• **Problem statement**: Word for word, restate the entries that follow.
Start of Study material
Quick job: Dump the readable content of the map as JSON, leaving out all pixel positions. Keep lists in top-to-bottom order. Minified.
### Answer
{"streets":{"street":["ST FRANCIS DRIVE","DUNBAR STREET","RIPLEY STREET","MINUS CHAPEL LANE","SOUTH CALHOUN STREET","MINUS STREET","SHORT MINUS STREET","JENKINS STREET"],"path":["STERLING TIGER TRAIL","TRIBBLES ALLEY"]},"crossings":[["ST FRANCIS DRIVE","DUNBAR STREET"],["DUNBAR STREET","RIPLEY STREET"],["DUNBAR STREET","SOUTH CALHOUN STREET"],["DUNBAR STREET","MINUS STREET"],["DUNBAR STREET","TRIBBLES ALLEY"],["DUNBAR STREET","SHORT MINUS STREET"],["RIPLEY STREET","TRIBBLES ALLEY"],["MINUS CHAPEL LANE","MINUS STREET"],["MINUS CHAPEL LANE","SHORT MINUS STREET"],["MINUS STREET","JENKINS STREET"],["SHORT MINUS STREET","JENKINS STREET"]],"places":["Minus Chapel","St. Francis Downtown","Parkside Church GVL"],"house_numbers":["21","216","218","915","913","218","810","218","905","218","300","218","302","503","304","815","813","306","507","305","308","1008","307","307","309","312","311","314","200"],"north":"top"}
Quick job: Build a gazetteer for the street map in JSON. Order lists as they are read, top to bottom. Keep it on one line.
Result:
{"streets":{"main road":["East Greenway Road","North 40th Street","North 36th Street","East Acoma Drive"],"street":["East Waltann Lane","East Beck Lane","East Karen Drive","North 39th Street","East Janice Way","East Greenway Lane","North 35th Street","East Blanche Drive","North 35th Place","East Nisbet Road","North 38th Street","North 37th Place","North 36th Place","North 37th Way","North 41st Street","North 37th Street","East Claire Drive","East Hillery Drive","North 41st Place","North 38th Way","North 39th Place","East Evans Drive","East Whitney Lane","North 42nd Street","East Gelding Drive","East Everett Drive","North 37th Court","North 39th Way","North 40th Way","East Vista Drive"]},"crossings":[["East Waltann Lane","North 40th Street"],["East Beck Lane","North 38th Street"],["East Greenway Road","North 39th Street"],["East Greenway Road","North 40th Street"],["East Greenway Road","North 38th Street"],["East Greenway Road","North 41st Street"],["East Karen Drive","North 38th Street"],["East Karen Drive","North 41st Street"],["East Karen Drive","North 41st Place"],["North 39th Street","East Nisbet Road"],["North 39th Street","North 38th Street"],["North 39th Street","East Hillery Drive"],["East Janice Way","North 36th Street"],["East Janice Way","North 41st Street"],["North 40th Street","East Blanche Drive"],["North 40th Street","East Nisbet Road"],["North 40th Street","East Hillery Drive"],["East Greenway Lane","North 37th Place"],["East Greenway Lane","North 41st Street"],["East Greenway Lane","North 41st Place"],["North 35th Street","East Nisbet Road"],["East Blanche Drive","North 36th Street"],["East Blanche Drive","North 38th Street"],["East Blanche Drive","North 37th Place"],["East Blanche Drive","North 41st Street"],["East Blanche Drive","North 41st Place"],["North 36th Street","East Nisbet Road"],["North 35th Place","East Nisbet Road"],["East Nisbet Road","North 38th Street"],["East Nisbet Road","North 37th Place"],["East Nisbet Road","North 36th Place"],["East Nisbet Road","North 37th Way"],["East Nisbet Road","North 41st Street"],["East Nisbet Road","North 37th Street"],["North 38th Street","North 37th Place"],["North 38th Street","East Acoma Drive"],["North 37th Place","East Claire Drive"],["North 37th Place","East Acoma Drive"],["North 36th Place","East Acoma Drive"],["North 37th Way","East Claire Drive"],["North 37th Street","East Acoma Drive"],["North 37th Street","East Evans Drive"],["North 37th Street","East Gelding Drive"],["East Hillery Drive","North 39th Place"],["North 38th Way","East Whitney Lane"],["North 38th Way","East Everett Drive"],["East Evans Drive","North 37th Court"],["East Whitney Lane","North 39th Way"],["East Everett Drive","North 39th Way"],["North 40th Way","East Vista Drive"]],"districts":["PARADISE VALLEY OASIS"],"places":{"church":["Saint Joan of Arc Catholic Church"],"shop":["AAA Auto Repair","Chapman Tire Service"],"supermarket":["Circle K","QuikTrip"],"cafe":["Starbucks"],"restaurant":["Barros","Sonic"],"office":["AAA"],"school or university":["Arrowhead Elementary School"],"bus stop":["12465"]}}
End of Study material
• **The answer**:
Quick job: Dump the readable content of the map as JSON, leaving out all pixel positions. Keep lists in top-to-bottom order. Minified.
### Answer
{"streets":{"street":["ST FRANCIS DRIVE","DUNBAR STREET","RIPLEY STREET","MINUS CHAPEL LANE","SOUTH CALHOUN STREET","MINUS STREET","SHORT MINUS STREET","JENKINS STREET"],"path":["STERLING TIGER TRAIL","TRIBBLES ALLEY"]},"crossings":[["ST FRANCIS DRIVE","DUNBAR STREET"],["DUNBAR STREET","RIPLEY STREET"],["DUNBAR STREET","SOUTH CALHOUN STREET"],["DUNBAR STREET","MINUS STREET"],["DUNBAR STREET","TRIBBLES ALLEY"],["DUNBAR STREET","SHORT MINUS STREET"],["RIPLEY STREET","TRIBBLES ALLEY"],["MINUS CHAPEL LANE","MINUS STREET"],["MINUS CHAPEL LANE","SHORT MINUS STREET"],["MINUS STREET","JENKINS STREET"],["SHORT MINUS STREET","JENKINS STREET"]],"places":["Minus Chapel","St. Francis Downtown","Parkside Church GVL"],"house_numbers":["21","216","218","915","913","218","810","218","905","218","300","218","302","503","304","815","813","306","507","305","308","1008","307","307","309","312","311","314","200"],"north":"top"}
Quick job: Build a gazetteer for the street map in JSON. Order lists as they are read, top to bottom. Keep it on one line.
Result:
{"streets":{"main road":["East Greenway Road","North 40th Street","North 36th Street","East Acoma Drive"],"street":["East Waltann Lane","East Beck Lane","East Karen Drive","North 39th Street","East Janice Way","East Greenway Lane","North 35th Street","East Blanche Drive","North 35th Place","East Nisbet Road","North 38th Street","North 37th Place","North 36th Place","North 37th Way","North 41st Street","North 37th Street","East Claire Drive","East Hillery Drive","North 41st Place","North 38th Way","North 39th Place","East Evans Drive","East Whitney Lane","North 42nd Street","East Gelding Drive","East Everett Drive","North 37th Court","North 39th Way","North 40th Way","East Vista Drive"]},"crossings":[["East Waltann Lane","North 40th Street"],["East Beck Lane","North 38th Street"],["East Greenway Road","North 39th Street"],["East Greenway Road","North 40th Street"],["East Greenway Road","North 38th Street"],["East Greenway Road","North 41st Street"],["East Karen Drive","North 38th Street"],["East Karen Drive","North 41st Street"],["East Karen Drive","North 41st Place"],["North 39th Street","East Nisbet Road"],["North 39th Street","North 38th Street"],["North 39th Street","East Hillery Drive"],["East Janice Way","North 36th Street"],["East Janice Way","North 41st Street"],["North 40th Street","East Blanche Drive"],["North 40th Street","East Nisbet Road"],["North 40th Street","East Hillery Drive"],["East Greenway Lane","North 37th Place"],["East Greenway Lane","North 41st Street"],["East Greenway Lane","North 41st Place"],["North 35th Street","East Nisbet Road"],["East Blanche Drive","North 36th Street"],["East Blanche Drive","North 38th Street"],["East Blanche Drive","North 37th Place"],["East Blanche Drive","North 41st Street"],["East Blanche Drive","North 41st Place"],["North 36th Street","East Nisbet Road"],["North 35th Place","East Nisbet Road"],["East Nisbet Road","North 38th Street"],["East Nisbet Road","North 37th Place"],["East Nisbet Road","North 36th Place"],["East Nisbet Road","North 37th Way"],["East Nisbet Road","North 41st Street"],["East Nisbet Road","North 37th Street"],["North 38th Street","North 37th Place"],["North 38th Street","East Acoma Drive"],["North 37th Place","East Claire Drive"],["North 37th Place","East Acoma Drive"],["North 36th Place","East Acoma Drive"],["North 37th Way","East Claire Drive"],["North 37th Street","East Acoma Drive"],["North 37th Street","East Evans Drive"],["North 37th Street","East Gelding Drive"],["East Hillery Drive","North 39th Place"],["North 38th Way","East Whitney Lane"],["North 38th Way","East Everett Drive"],["East Evans Drive","North 37th Court"],["East Whitney Lane","North 39th Way"],["East Everett Drive","North 39th Way"],["North 40th Way","East Vista Drive"]],"districts":["PARADISE VALLEY OASIS"],"places":{"church":["Saint Joan of Arc Catholic Church"],"shop":["AAA Auto Repair","Chapman Tire Service"],"supermarket":["Circle K","QuikTrip"],"cafe":["Starbucks"],"restaurant":["Barros","Sonic"],"office":["AAA"],"school or university":["Arrowhead Elementary School"],"bus stop":["12465"]}}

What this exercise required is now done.